Sollte das französische Volk das letzte Wort bei einer so wichtigen und weitreichenden Reform haben, wäre das nicht nur demokratisch, sondern würde auch die Regierung zwingen, eine klare und verständliche Reform auszuarbeiten, die jeder versteht und zu der sich jeder äußern kann. Bislang kommen selbst die Minister ins Stottern, wenn sie im Fernsehen die Grundzüge dieser Reform erläutern sollen. Umgekehrt könnten sich in diesem Fall auch die Gewerkschaften nicht dem Dialog entziehen und müssten ihre reine Protesthaltung gegen eine aktive Mitwirkung in der Ausarbeitung einer allgemein akzeptablen Reform tauschen. Und am Ende wüssten die Franzosen, wofür oder wogegen sie wirklich stimmen.Dies wäre auch eine Gelegenheit, Risse durch die Gesellschaft zu kitten, die Präsident Macron ohne Not durch sein häufig despektierliches Verhalten gegenüber fast allen Gesellschaftsschichten gerissen hat. Die Franzosen wollen keinen „Sonnenkönig“, der über sie herrscht, sondern einen Präsidenten, der ihre Vorstellungen von einer fairen und solidarischen Gesellschaft umsetzt. Die Bevölkerung an der Entscheidung über eine Rentenreform mitwirken zu lassen, an einer Reform, die den Lebensabend aller Franzosen nachhaltig beeinflussen wird, erscheint ein richtiges und demokratisches Vorgehen zu sein.

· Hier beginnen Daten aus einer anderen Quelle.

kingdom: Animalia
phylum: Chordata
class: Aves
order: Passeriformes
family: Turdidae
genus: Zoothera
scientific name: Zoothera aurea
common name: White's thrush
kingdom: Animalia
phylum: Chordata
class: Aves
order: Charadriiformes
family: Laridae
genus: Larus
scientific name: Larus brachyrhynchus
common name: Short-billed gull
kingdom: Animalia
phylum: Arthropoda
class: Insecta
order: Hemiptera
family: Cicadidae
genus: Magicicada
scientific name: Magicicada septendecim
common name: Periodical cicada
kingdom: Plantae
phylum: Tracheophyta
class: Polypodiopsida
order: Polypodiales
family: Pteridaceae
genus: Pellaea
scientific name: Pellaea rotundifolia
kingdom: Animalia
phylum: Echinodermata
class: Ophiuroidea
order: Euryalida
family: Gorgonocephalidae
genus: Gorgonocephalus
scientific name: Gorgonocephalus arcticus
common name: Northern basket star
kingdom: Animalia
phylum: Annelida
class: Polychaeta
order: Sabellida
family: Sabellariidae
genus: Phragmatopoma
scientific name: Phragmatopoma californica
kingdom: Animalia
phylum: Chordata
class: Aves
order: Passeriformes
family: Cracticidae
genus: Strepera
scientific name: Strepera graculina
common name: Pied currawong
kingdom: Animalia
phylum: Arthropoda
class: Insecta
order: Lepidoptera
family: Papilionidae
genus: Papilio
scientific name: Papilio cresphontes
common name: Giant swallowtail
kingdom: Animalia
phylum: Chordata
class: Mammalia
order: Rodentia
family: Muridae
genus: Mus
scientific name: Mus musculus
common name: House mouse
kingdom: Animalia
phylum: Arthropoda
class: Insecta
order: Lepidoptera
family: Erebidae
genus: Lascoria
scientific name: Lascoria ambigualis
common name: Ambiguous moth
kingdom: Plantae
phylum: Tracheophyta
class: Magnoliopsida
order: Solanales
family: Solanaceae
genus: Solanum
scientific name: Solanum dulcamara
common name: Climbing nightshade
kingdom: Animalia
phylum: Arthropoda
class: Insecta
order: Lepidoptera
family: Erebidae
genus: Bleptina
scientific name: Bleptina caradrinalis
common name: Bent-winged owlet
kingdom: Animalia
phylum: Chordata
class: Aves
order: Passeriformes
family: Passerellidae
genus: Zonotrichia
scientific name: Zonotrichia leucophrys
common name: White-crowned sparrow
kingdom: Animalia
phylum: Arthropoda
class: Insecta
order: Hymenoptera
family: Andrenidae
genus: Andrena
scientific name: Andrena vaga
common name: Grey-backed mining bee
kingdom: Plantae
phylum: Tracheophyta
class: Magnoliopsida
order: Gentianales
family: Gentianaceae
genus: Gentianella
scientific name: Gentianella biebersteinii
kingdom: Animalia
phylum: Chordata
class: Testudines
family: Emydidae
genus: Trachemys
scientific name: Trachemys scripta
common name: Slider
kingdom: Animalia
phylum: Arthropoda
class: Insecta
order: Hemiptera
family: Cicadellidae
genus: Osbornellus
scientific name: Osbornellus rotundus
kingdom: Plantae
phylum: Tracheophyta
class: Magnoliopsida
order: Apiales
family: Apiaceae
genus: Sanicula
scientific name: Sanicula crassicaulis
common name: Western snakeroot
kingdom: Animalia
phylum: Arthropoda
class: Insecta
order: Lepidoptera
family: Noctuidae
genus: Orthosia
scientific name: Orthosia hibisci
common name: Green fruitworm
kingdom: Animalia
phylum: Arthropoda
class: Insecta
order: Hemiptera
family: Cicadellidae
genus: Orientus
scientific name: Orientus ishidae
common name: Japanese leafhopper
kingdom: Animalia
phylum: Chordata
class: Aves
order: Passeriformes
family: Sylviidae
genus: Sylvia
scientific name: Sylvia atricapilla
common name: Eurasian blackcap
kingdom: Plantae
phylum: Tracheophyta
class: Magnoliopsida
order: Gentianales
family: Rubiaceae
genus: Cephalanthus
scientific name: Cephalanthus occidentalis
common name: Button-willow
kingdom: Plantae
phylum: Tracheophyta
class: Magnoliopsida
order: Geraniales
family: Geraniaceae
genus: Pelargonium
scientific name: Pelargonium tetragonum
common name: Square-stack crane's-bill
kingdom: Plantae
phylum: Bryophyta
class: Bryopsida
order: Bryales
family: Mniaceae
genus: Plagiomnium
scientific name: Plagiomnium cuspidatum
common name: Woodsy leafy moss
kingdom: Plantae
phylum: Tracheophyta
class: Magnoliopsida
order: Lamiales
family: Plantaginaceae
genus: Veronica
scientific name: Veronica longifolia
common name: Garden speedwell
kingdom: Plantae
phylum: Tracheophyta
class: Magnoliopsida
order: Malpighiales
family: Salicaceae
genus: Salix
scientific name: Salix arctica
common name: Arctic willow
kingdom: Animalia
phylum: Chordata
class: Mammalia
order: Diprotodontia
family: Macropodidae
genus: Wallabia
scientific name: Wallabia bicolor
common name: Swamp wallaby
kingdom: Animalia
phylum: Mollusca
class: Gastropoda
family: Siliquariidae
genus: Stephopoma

Diesen Vorschlag einfach abzubügeln, weil er aus dem linken Spektrum kommt, wäre ein Fehler. Denn dies ist der erste Vorschlag seit langem, der nicht darauf abzielt, die sozialen Konfrontationen weiter zu schüren, sondern im Gegenteil, der das Potential hat, einen nicht mehr stattfindenden Dialog zwischen Bevölkerung und Regierung wieder ins Laufen zu bringen.

Das Mandat von Emmanuel Macron dauert noch einmal zweieinhalb Jahre. Mit „Aussitzen“ wird der Präsident allerdings nicht bis zum Ende seines Mandats kommen – dazu sind die Spannungen einfach zu groß. Ob wohl über diesen Vorschlag ernsthaft diskutiert werden wird?